The U.S. Dollar was mixed against most rivals through the European session as GBP/USD fell to US$ 1.6065, USD/CHF appreciated to CHF 0.9108, USD/CAD gained to C$ 1.0323, and NZD/USD advanced to US$ 0.8269. Richmond Fed’s Lacker spoke in Sweden today and critically noted the “direct economic effects” from the Fed’s QE program have been “minimal,” adding QE may result in “political” problems for the Fed. New York Fed’s Dudley yesterday said the Fed must be “humble” with regard to uncertainty concerning the eventual taper of QE, and called for additional financial stability in the US. The US Senate voted 100-0 to advance a bill to keep the government operating when the next fiscal year begins on 1 October. Treasury Secretary Lew indicated the debt ceiling may be breached on 17 October. Yesterday’s US numbers saw August headline durable goods orders print at +0.1% while the ex-transportation component printed at -0.1% and other core measures rallied to the positive side. August new home sales surprised to the upside with a +7.9% m/m climb. Today’s data include Q2 GDP and August pending home sales. Minneapolis Fed’s Kocherlakota speaks later today.

Gold and Silver were marginally weaker through the European session as Gold fell to US$ 1329.90 and was capped at $ 1336.50 while Silver depreciated to US$ 21.643 and was capped at US$ 21.838. The precious Metals complex is seeking to register a third consecutive daily gain as traders weigh the timing of the Fed’s QE taper against the backdrop of slower sovereign demand for Gold and a possible closure of the US government. Gold traded below the $1300 figure last week for the first time since early August.

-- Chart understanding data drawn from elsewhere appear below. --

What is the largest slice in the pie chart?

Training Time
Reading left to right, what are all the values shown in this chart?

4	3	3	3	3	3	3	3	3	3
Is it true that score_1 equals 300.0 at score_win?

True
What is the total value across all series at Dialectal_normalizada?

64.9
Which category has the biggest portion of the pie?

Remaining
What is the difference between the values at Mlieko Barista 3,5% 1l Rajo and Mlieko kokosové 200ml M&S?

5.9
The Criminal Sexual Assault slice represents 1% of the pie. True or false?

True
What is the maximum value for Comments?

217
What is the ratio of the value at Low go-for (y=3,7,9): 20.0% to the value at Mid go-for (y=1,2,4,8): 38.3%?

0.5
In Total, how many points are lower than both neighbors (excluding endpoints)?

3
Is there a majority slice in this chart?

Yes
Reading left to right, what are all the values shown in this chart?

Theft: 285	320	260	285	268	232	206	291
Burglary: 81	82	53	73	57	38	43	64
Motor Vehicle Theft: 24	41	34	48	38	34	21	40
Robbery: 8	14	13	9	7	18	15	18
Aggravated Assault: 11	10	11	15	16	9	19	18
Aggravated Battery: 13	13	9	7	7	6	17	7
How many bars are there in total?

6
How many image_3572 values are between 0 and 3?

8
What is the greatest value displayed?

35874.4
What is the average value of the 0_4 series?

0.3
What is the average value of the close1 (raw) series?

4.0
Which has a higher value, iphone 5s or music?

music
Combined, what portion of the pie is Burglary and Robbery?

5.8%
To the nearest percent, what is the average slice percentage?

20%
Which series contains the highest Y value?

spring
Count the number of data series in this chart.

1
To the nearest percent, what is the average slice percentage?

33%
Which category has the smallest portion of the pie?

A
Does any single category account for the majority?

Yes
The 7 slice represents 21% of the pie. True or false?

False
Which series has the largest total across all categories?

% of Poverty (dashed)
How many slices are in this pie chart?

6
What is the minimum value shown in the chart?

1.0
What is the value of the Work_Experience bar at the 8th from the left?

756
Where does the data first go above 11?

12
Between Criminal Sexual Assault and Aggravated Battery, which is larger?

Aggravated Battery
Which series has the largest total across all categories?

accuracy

Crude Oil was better through the European session as Brent futures gained to US$ 107.76 and were supported at $107.48 while WTI futures gained to US$ 102.27 and were supported at $101.99. EIA yesterday reported US stockpiles jumped 2.64 million barrels, in contrast to the 1 million barrel decrease that was estimated. Crude has been weaker for several consecutive trading days. Optimism over a deal to disarm Syria of its chemical weapons, additional output in Libya and Nigeria, record output levels in Texas, and other factors are leading to ample supply and capped prices.